(Data provided Opens)

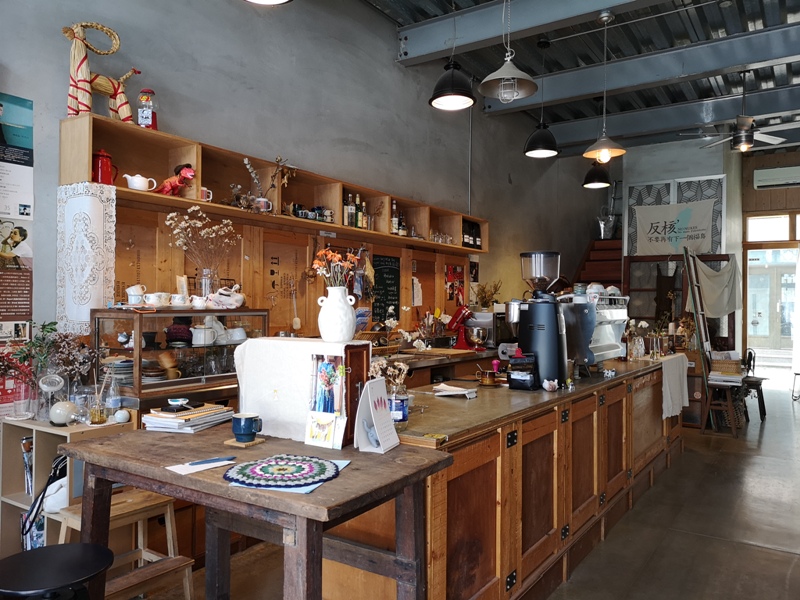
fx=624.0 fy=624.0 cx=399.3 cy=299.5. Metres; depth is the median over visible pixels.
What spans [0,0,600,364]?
left wall
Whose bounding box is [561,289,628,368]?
espresso machine
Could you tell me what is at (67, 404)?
round ornament
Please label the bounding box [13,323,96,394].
dried flowers
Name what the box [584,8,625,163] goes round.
pendant lamp
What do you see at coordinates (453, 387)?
paper stack
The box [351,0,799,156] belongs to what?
ceiling
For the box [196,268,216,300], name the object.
glass vase
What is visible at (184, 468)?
paper
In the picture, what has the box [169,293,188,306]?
teacup
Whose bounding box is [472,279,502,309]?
dried flowers
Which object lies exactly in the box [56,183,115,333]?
lace curtain
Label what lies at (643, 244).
banner
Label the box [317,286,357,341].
white vase
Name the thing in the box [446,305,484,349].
stand mixer
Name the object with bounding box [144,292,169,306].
teacup
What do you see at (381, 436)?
desk calendar
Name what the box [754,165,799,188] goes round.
air conditioner
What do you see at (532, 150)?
pendant lamp
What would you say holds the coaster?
on the wooden table
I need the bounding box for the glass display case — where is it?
[90,307,268,399]
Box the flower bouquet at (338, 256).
[310,246,360,289]
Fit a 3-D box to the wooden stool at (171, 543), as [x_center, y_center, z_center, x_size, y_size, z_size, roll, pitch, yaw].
[-1.089,1.063,2.453,0.368,0.511,0.416,0,0,34]
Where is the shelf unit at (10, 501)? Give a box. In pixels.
[0,415,131,555]
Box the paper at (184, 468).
[165,456,234,475]
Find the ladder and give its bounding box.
[681,247,714,425]
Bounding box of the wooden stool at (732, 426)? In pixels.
[701,378,743,436]
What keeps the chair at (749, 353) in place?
on the floor
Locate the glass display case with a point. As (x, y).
(183, 380)
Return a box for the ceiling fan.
[682,72,798,151]
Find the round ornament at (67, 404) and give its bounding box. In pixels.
[49,400,79,425]
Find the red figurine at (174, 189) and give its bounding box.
[157,163,196,195]
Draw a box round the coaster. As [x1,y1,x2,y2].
[224,438,265,447]
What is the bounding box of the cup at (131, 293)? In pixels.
[126,284,144,304]
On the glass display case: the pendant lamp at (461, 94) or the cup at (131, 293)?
the cup at (131, 293)
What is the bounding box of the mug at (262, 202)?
[253,197,272,212]
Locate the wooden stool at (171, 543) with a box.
[54,489,195,599]
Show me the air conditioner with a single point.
(780, 178)
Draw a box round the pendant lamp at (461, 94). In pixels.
[429,0,474,111]
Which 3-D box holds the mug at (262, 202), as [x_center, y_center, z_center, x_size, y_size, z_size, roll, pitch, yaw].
[-0.872,-0.593,3.980,0.096,0.101,0.108,0,0,34]
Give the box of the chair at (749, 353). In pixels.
[740,348,766,421]
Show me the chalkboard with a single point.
(390, 268)
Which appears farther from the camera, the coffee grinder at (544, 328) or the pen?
the coffee grinder at (544, 328)
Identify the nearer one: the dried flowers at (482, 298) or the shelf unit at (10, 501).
the shelf unit at (10, 501)
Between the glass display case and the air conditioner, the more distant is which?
the air conditioner
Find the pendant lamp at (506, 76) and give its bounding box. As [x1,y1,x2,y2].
[479,0,537,102]
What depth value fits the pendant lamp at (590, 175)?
7.08 m
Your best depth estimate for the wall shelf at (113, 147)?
3.79 m
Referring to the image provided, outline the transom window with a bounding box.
[745,214,797,241]
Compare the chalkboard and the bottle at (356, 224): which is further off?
the chalkboard
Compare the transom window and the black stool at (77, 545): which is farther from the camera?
the transom window
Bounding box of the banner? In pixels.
[632,198,719,255]
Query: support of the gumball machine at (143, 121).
on the wall shelf at (113, 147)
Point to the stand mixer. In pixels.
(457, 316)
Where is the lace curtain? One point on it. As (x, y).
(85, 308)
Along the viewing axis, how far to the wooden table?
1.93 m
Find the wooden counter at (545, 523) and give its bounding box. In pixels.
[314,351,682,599]
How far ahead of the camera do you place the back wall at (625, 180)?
9.36 m
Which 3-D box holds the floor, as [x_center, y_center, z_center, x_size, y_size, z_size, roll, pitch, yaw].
[2.194,1.414,4.254,5.032,0.119,13.223,0,0,34]
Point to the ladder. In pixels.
(699, 331)
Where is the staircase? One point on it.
(607, 273)
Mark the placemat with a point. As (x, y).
(242, 466)
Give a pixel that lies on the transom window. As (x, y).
(779, 232)
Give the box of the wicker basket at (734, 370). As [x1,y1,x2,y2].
[710,356,741,376]
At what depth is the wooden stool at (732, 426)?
6.40 m
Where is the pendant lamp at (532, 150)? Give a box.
[524,31,558,159]
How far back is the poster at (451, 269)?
6.47 m
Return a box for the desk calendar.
[354,377,399,453]
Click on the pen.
(199, 463)
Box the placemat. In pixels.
[223,454,343,489]
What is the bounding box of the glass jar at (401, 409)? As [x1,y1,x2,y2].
[389,384,408,425]
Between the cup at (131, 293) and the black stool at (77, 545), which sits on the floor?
the black stool at (77, 545)
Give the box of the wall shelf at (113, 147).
[64,114,485,253]
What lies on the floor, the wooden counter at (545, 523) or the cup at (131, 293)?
the wooden counter at (545, 523)
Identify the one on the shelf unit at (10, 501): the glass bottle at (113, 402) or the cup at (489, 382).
the glass bottle at (113, 402)
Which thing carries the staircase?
on the floor
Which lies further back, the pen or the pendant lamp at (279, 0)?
the pendant lamp at (279, 0)
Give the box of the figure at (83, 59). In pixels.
[64,21,137,121]
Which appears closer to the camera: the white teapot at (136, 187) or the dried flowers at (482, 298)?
the white teapot at (136, 187)
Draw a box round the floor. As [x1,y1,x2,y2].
[125,374,799,599]
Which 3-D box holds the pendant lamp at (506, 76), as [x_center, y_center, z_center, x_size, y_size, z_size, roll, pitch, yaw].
[0.644,-1.724,3.713,0.355,1.094,0.352,0,0,34]
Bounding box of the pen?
[189,456,236,465]
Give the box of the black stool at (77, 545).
[0,542,113,599]
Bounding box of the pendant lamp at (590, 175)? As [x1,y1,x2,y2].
[581,159,611,188]
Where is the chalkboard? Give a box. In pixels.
[371,254,399,321]
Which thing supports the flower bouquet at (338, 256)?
in the white vase at (345, 311)
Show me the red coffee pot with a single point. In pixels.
(98, 162)
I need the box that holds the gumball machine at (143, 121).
[136,89,158,129]
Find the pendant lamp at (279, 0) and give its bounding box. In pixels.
[245,0,291,4]
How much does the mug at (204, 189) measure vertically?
0.088 m
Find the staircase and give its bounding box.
[573,236,622,293]
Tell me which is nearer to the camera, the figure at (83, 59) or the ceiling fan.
the figure at (83, 59)
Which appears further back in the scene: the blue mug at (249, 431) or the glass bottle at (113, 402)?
the glass bottle at (113, 402)
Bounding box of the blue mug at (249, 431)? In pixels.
[232,412,262,441]
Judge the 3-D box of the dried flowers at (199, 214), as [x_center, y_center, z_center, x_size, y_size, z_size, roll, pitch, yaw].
[-1.088,-0.239,3.471,0.311,0.497,0.419,0,0,34]
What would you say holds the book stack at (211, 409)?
on the wooden table
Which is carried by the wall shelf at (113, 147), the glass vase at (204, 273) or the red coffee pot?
the red coffee pot
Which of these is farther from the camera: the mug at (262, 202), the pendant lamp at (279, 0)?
the mug at (262, 202)
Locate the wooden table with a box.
[59,423,450,599]
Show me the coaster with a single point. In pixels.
(231, 442)
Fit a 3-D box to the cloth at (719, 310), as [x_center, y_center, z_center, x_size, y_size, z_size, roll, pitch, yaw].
[4.032,-0.166,8.054,0.532,0.836,0.412,0,0,34]
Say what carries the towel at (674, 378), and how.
on the wooden counter at (545, 523)
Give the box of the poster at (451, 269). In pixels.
[444,263,464,304]
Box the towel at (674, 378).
[661,353,689,417]
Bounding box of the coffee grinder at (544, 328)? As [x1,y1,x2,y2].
[508,251,569,389]
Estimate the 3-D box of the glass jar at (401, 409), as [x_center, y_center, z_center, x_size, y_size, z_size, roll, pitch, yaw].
[-0.009,0.395,2.348,0.081,0.153,0.081,0,0,34]
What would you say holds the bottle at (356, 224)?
in the wall shelf at (113, 147)
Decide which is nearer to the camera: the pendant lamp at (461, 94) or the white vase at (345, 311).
the white vase at (345, 311)
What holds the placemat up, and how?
on the wooden table
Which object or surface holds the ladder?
on the floor
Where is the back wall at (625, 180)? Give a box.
[615,136,799,369]
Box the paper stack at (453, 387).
[431,382,477,398]
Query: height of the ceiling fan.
0.819 m
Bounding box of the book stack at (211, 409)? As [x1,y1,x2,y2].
[140,403,234,432]
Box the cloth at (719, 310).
[688,252,740,317]
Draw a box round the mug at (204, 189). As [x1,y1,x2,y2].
[200,187,212,200]
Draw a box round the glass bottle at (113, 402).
[104,369,121,418]
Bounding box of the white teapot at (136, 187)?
[124,174,157,191]
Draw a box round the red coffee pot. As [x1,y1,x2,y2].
[91,148,117,183]
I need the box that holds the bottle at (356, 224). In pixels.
[351,194,361,226]
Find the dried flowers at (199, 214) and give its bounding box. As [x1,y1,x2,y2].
[166,208,237,282]

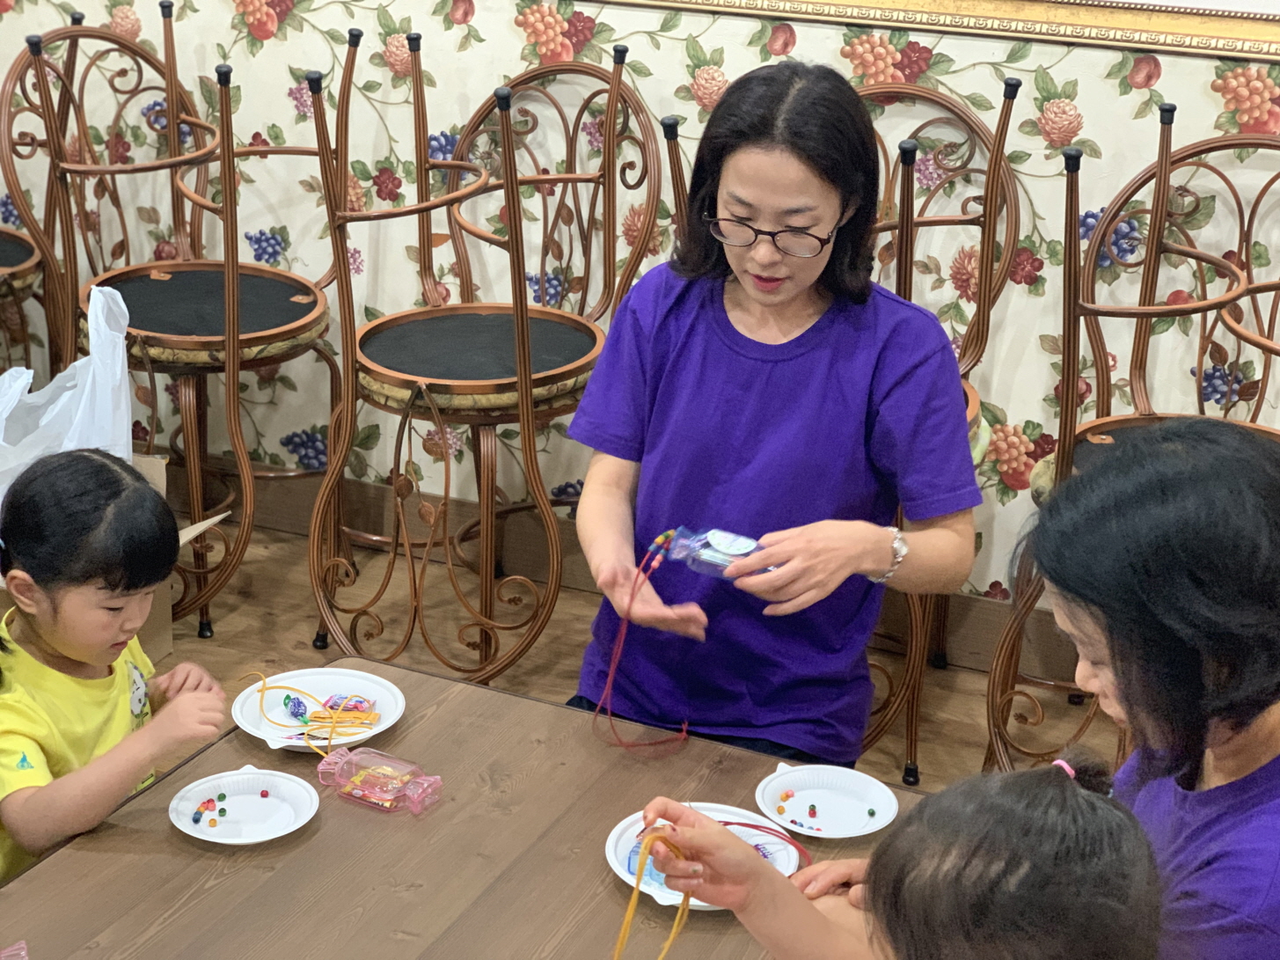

(Data provided Closes)

Pick up at the line containing "Draw a box round the red" and copy each line exactly until the data ends, including that last line; copy no pictures.

Solution for this exercise =
Draw a box round the red coffee pot. As [x1,y1,x2,y2].
[91,148,117,183]
I need the box that holds the bottle at (356, 224). In pixels.
[351,194,361,226]
Find the dried flowers at (199, 214) and give its bounding box. As [x1,y1,x2,y2].
[166,208,237,282]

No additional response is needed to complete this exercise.